■ WORK ITEM ■
Say how many lines in the entries below mention "standard", with no other words.

──────── EXTRACTED DATA ────────

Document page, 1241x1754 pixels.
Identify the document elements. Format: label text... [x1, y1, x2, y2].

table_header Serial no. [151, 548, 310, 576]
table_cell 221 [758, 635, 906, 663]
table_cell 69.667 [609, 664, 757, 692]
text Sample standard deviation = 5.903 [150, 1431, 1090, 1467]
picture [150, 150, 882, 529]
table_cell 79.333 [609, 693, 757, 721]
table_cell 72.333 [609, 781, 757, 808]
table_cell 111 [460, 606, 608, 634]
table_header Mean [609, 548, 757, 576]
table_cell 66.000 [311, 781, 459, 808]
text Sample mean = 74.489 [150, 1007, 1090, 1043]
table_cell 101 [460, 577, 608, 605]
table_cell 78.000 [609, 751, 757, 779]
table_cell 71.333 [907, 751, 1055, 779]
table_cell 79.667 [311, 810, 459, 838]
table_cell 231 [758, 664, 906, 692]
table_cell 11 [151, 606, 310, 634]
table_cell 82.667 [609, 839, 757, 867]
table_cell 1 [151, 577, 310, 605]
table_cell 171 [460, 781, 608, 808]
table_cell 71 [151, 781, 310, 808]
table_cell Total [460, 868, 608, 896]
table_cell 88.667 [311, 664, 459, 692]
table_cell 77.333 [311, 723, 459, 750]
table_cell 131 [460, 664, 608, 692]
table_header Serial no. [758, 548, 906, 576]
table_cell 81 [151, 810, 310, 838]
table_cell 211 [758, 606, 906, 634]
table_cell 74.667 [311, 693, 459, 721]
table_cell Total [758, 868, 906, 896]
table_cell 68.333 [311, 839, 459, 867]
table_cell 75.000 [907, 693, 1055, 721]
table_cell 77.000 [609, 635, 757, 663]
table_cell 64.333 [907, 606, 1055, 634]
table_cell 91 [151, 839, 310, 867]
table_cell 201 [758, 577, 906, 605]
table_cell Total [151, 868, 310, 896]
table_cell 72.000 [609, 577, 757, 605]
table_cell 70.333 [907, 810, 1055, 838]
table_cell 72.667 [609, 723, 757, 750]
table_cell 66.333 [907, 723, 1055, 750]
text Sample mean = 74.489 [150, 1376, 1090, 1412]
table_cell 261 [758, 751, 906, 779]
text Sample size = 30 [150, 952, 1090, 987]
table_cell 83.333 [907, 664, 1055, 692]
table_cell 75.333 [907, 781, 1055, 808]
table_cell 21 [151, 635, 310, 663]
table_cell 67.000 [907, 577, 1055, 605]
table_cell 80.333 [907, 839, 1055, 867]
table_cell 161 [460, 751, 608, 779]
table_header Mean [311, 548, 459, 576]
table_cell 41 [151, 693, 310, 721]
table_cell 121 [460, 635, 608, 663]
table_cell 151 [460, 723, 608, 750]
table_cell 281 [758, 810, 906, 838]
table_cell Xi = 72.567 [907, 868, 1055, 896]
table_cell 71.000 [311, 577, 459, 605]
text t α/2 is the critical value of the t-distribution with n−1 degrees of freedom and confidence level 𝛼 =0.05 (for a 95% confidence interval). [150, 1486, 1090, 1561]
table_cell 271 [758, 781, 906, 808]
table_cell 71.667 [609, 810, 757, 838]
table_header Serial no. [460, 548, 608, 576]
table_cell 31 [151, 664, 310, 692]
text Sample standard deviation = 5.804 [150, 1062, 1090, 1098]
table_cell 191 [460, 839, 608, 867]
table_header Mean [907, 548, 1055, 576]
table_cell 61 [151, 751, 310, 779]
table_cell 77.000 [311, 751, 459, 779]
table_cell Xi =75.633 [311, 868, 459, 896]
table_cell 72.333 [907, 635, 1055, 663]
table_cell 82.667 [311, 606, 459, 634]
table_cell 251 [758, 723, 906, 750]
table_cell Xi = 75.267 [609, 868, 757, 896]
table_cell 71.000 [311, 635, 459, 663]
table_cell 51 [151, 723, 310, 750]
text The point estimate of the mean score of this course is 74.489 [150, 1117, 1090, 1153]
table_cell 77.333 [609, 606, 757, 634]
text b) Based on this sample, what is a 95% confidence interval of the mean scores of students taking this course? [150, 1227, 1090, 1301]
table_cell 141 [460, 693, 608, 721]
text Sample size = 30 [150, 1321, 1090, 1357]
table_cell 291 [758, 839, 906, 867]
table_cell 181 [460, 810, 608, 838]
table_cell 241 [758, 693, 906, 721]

────────

■ OUTPUT FOR THIS TASK ■
2